L’amour est bien plus fort que la séparation,
mais la séparation plus que l’amour durable.
Plus la pierre sculptée offre de séduction,
plus l’absence de chair sous nos doigts est palpable.
Lever les pieds au ciel, tu n’en es pas capable,
car tu es de granit, tourment sans rémission.
Malgré six bras, comme Shiva, nulle passion
ne peut lever ta jupe, et c’est bien regrettable !
Tant d’eau a pu couler ainsi que tant de sang
(si c’était du sang bleu !), qu’importe en ce moment :
l’angoisse encor m’étreint de ce qui nous éloigne
et je t’aurais sculptée en verre transparent
plutôt qu’en ce granit afin que tu témoignes
d’un regard qui te perce en adieu déchirant.
Joseph Brodsky, Vingt sonnets à Mary Stuart (1974) traduction du russe, Claude Ernoult, Les doigts dans la prose 2014
L’amour de loin c’est de l’amour, mais loin
c’est loin.
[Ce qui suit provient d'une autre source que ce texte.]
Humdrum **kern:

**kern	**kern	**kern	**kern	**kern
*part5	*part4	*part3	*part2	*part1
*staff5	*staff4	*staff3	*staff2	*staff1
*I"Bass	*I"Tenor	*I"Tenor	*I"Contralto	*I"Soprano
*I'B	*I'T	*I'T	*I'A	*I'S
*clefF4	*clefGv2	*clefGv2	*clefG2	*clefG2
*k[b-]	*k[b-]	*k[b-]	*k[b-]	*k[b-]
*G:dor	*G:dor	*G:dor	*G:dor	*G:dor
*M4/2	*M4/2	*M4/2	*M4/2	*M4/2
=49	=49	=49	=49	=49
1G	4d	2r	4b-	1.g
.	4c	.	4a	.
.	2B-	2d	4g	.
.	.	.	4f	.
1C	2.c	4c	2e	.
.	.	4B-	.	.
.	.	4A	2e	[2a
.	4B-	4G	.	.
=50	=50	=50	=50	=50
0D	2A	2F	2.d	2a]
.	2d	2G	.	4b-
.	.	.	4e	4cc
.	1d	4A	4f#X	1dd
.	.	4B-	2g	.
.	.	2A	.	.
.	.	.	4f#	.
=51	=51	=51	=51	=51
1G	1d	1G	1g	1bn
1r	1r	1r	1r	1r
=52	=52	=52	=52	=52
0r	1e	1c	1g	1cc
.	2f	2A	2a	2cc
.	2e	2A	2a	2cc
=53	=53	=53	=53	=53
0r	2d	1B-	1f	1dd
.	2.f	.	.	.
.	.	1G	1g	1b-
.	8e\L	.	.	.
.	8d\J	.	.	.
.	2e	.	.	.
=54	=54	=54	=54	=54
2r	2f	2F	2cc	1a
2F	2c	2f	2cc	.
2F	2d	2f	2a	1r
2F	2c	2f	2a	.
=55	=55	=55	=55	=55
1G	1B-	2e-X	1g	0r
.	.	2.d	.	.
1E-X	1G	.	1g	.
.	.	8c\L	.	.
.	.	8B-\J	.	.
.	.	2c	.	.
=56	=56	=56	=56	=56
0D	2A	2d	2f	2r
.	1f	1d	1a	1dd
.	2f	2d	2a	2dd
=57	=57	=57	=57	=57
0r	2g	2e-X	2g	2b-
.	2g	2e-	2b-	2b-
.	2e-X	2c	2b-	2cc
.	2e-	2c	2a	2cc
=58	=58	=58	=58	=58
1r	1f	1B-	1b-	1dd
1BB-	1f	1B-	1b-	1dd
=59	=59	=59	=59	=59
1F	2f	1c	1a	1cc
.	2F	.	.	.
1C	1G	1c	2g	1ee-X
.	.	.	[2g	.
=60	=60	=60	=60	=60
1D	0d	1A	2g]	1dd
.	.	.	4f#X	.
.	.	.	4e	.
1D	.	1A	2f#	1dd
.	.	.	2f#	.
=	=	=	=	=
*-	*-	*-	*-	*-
Plus le granit vous en impose,
plus on ressent le manquement des roses
chantables d’un vrai corps de femme. Foin
des joies d’amour, dorénavant forcloses,
car de déduit pour une pierre – point.
Et la passion aux bras shivesques joints
ne peut pour ton jupon que pas grand-chose.
Non parce que tant d’eau et tant de sang
nous tiennent séparés, Mary, mais parce
que c’est pénible de coucher sans toi,
j’érigerai du verre bénissant,
non de la pierre, car tu la transperces
des yeux, et c’est l’adieu ta seule loi.
Joseph Brodsky, Vingt sonnets à Mary Stuart (1974), traduction du russe, André Markowicz, Les doigts dans la prose 2014
(Composés en 1974, ces sonnets à Mary Stuart sont nés d’une promenade au jardin du Luxembourg, à Paris, où le poète en exil croise la statue de Marie Stuart. Plusieurs figures de femmes aimées se superposent à la silhouette de la reine d’Écosse.)